### TEXT SHOWN
■ ■ ■ ■

Mechanism and ecological function of fungal bioluminescence
Cassius Stevani  1, *  , Anderson Oliveira  1@  , Yuichi Oba  2@  , Ilia Yampolski  3@  
1 : Universidade de São Paulo [São Paulo]  (USP)  -  Website
Cidade Universitaria - 05508-000 São Paulo -  Brazil
2 : Chubu University (JAPAN)  (Chubu University)
Department of Environmental Biology, Chubu University, Kasugai 487-8501, Japan -  Japan
3 : Russian Academy of Sciences [Moscow]  (RAS)  -  Website
Leninsky Ave, 14, Moscow, Russie, 119991 -  Russia
* : Corresponding author

After more than 2,300 years of the first observation made by Aristotle on fungal bioluminescence, the first mechanistic proposal appeared in the 1960's in the scientific literature. Again, 50 years passed by to confirm the involvement of enzymes in fungal bioluminescence, whose mechanism is shared by all fungi. More recently, it was reported the structure of fungal luciferin (3-hydroxyhispidin) and the mechanism involved in the light emission process, whose oxyluciferin is recycled by a hydrolase to caffeic acid. Additionally, the ecological niche surrounding bioluminescent mushrooms was investigated through two main means, by the use of glue traps with acrylic phony mushroom that were internally illuminated with green LED lights and by the direct observation of bioluminescent mushrooms with infrared time lapse photography. Ecological studies were performed in the Atlantic rainforest (Mata Atlântica) and in the transitional Coconut Palm forest (Mata dos Cocais) biomes of Brazil. Cockroaches, spiders, earwigs, crickets, and luminescent click beetles were the most common animal interacting with mushrooms. All of these animals may be acting as fungal propagule dispersers and in some cases defense of the mushroom.

■ ■ ■ ■

### EXTRACTED MATERIAL

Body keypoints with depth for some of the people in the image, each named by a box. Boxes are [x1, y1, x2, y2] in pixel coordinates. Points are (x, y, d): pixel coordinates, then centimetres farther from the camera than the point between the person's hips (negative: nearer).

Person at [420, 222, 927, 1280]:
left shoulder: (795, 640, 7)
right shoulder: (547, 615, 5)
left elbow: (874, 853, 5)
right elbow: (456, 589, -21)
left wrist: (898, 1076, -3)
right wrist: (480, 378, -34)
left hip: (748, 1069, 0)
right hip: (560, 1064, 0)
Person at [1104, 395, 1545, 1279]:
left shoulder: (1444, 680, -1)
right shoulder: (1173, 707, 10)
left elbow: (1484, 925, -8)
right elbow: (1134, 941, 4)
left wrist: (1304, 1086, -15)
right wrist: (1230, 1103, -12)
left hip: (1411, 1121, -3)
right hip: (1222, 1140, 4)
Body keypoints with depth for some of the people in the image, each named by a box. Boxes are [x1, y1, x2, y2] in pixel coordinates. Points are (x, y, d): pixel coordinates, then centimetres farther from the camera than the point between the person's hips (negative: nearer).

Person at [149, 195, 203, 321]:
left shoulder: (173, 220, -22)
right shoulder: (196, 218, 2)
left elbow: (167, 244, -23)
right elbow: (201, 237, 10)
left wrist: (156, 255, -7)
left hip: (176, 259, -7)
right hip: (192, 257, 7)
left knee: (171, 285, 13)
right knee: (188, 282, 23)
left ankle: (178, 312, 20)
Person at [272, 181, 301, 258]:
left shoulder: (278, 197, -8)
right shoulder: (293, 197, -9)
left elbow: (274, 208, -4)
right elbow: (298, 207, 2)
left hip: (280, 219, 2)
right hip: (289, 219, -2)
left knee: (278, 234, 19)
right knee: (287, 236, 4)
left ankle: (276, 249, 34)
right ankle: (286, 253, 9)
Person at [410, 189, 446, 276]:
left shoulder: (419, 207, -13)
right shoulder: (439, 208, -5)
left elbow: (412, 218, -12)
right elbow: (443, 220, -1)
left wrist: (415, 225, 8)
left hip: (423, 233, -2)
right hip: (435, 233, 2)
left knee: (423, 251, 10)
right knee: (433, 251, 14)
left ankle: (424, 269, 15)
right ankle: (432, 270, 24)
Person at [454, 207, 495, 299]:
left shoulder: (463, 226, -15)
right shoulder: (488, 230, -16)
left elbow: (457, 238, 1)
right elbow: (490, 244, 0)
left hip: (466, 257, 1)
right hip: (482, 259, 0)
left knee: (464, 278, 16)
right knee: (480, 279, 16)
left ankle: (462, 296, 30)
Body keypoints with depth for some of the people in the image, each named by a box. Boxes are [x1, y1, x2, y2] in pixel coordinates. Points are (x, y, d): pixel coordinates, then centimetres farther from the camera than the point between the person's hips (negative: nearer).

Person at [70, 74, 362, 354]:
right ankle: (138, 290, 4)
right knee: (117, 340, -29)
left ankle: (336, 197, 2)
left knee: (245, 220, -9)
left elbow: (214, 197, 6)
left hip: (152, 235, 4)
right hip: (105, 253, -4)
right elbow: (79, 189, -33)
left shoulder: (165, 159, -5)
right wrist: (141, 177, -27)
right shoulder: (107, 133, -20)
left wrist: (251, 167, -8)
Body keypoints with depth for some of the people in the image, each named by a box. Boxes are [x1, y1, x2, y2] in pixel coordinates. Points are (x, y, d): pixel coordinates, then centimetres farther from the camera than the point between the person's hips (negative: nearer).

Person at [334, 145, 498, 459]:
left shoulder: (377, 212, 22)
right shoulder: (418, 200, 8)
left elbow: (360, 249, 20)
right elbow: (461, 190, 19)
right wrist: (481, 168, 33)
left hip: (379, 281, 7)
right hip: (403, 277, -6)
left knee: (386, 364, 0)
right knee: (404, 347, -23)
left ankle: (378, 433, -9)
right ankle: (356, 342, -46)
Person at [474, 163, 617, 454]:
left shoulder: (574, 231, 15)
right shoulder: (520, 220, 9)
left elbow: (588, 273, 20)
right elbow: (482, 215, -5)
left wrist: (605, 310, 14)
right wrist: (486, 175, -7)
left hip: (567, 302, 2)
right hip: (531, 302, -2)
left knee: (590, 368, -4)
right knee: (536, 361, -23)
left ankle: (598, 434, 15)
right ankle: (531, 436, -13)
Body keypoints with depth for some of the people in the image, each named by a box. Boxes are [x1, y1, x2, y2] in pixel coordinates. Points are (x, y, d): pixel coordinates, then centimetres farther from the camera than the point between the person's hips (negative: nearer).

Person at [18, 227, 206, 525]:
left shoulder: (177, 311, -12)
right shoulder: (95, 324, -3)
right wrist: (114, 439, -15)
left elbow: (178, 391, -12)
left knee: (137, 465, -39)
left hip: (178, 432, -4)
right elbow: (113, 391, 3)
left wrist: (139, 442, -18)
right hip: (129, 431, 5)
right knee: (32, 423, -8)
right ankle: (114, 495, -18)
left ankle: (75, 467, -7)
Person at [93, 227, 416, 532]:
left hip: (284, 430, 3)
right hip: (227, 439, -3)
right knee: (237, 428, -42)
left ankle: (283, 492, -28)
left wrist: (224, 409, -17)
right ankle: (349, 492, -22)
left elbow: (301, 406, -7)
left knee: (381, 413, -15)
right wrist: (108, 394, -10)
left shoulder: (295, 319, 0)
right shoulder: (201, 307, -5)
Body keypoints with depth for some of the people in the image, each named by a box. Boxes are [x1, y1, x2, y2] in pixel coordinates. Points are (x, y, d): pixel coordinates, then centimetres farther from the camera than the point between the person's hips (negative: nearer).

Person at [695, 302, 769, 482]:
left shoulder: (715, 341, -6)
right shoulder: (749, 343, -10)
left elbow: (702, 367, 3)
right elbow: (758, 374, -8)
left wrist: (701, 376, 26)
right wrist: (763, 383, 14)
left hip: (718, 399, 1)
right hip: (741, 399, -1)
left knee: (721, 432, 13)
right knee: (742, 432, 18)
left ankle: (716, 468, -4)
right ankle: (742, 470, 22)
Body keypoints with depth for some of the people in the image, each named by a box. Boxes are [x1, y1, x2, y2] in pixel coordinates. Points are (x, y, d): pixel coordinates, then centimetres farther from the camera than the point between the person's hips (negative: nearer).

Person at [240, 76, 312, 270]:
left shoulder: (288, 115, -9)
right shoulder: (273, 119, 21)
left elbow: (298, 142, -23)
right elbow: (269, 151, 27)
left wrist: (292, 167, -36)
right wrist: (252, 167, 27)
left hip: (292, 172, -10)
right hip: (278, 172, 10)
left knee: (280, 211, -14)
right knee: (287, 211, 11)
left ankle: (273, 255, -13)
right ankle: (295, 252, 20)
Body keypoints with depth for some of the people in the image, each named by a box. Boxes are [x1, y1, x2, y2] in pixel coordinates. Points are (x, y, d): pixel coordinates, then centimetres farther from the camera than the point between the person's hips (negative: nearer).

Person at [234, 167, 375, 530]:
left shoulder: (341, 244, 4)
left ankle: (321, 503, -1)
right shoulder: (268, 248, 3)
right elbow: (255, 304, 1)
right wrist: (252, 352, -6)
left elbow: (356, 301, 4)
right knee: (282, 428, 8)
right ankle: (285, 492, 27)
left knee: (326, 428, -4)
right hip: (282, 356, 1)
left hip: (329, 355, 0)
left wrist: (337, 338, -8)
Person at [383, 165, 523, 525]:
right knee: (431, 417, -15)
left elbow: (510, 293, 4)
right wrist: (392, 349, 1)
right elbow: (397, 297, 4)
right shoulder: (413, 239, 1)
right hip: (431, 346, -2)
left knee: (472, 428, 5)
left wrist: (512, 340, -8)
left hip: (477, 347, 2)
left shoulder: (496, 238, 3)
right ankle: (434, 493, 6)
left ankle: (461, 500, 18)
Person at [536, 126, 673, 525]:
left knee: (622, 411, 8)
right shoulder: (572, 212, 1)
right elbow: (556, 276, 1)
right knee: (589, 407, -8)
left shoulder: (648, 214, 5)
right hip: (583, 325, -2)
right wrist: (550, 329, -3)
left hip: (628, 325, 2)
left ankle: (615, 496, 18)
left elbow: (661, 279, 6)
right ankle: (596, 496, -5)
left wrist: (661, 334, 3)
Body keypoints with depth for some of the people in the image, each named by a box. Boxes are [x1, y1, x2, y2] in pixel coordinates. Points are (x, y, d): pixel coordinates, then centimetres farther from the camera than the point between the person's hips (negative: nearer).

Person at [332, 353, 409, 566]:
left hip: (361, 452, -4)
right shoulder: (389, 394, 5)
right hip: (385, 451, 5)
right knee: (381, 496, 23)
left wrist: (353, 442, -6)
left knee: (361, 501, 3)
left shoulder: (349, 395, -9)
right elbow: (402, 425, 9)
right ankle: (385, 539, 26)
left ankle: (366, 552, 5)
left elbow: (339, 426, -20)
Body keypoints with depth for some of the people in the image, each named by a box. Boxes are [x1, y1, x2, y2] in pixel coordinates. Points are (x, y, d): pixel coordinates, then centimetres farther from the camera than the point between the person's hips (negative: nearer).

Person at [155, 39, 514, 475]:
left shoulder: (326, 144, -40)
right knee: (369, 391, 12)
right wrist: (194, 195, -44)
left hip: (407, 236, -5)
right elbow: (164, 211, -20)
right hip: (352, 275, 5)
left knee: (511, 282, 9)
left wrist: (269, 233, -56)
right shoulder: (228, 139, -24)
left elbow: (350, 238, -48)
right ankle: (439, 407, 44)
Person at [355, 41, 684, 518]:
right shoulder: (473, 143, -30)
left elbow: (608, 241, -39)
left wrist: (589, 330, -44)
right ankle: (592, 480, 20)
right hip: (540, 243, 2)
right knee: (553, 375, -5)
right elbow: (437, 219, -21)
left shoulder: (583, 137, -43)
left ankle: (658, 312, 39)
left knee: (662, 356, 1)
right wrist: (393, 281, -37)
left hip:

■ ■ ■ ■

### WHAT TO WORK ON
Answer these from the text on fungal bioluminescence:
1. Who made the first observation of fungal bioluminescence?
2. What compound is given as the structure of fungal luciferin?
3. What color were the LED lights inside the acrylic phony mushrooms?
Work from the text alone, not from the lines.

### ANSWER TO THIS EXERCISE
1. Aristotle
2. 3-hydroxyhispidin
3. Green